*** Begin section ***

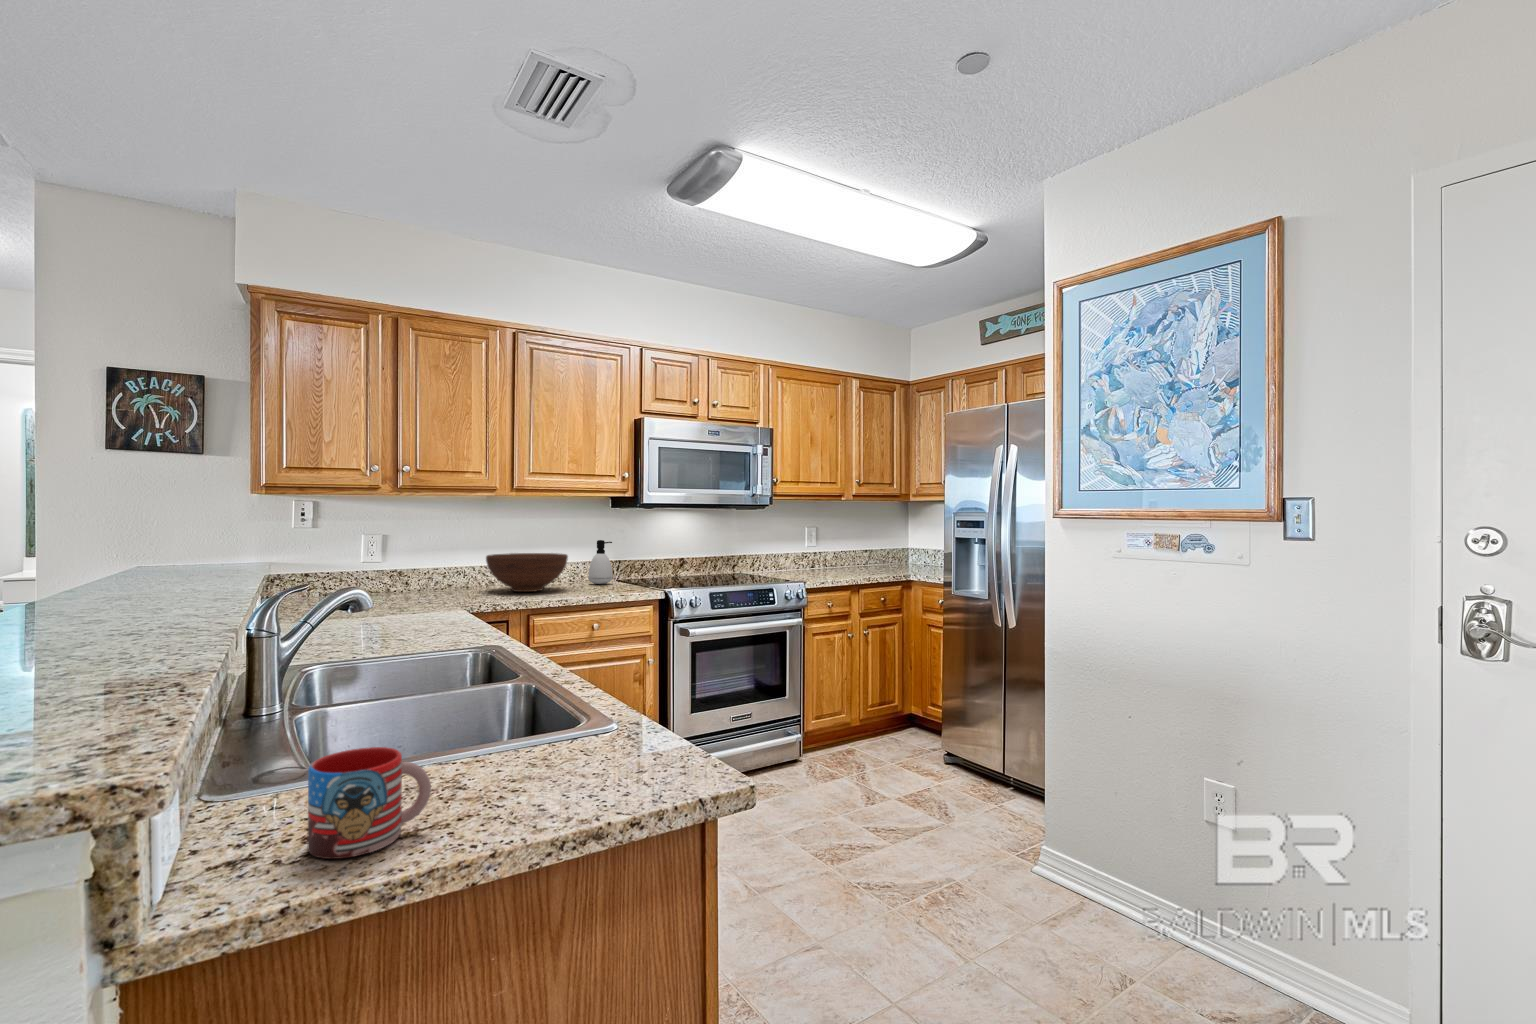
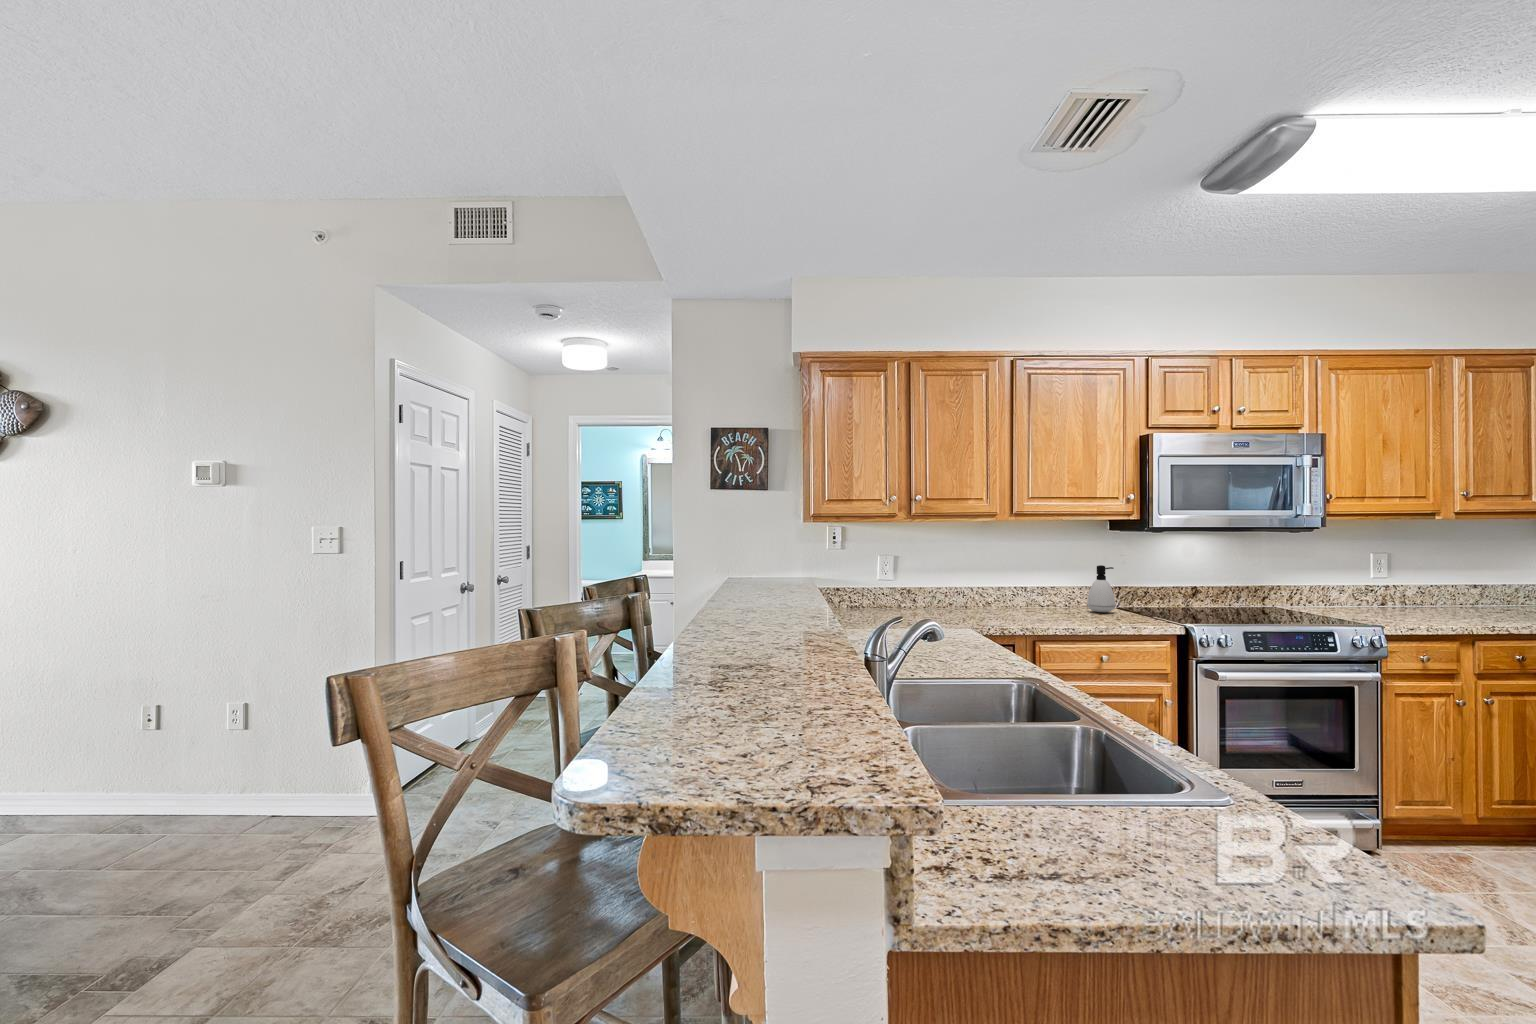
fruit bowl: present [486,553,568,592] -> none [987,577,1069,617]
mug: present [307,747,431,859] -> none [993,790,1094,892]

*** End section ***
*** Begin section ***

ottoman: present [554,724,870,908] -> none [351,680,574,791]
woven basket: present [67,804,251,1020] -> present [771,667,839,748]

*** End section ***
*** Begin section ***

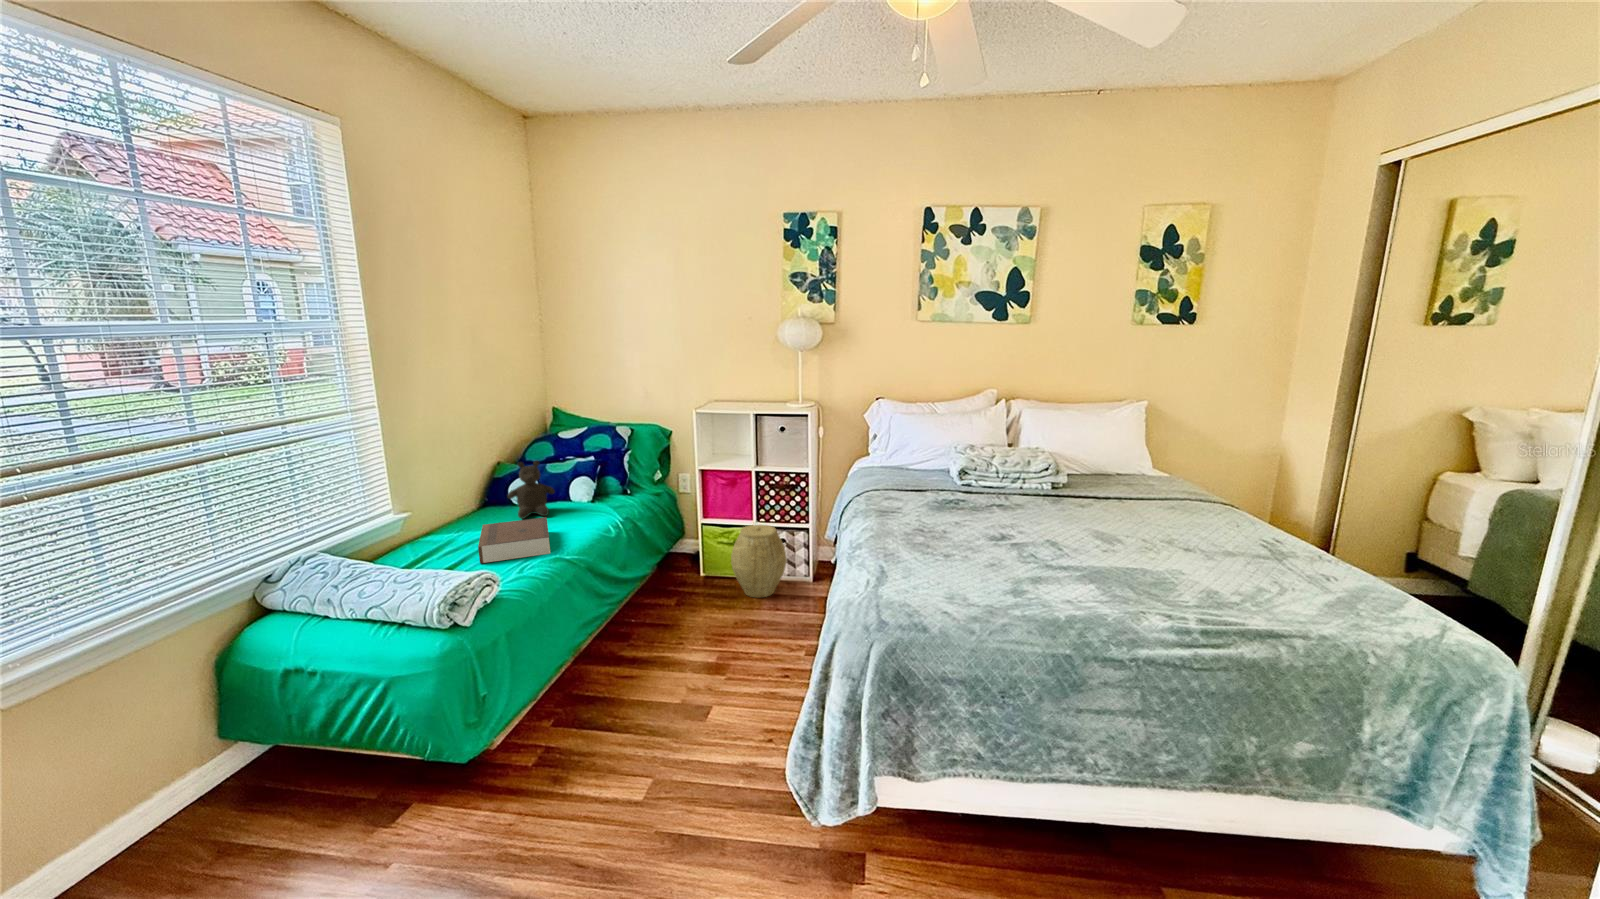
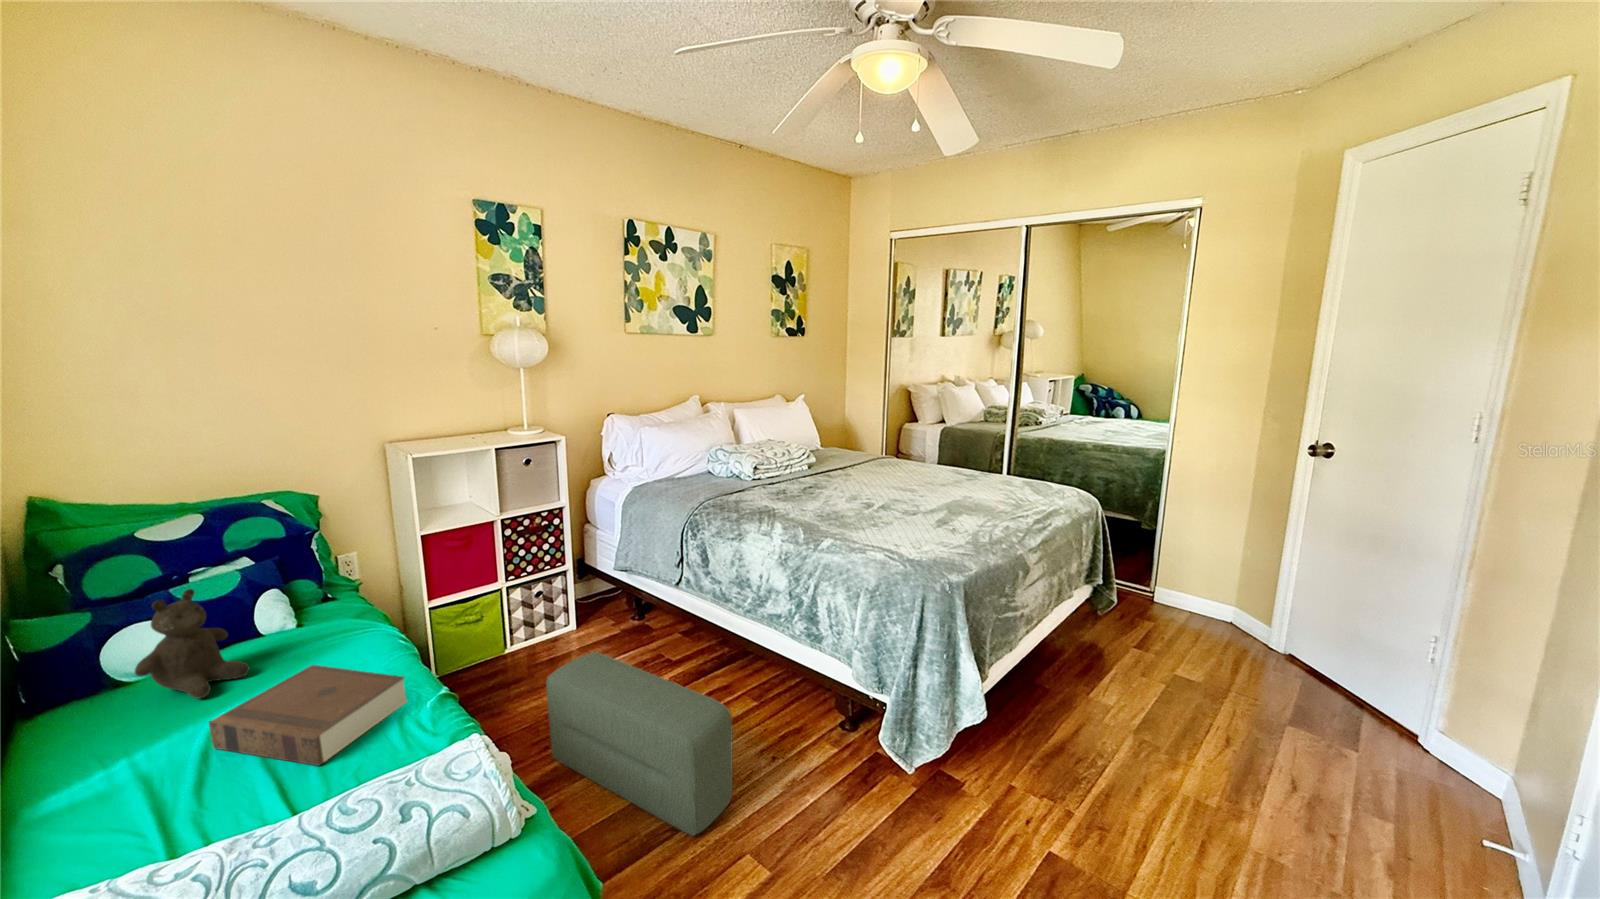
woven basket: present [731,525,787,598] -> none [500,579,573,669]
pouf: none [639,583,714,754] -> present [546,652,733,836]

*** End section ***

_INSTRUCTIONS TO FOLLOW_
Only lines holding the word "basket" belong in the answer; copy each one from the material.

_PROBLEM SOLUTION_
woven basket: present [67,804,251,1020] -> present [771,667,839,748]
woven basket: present [731,525,787,598] -> none [500,579,573,669]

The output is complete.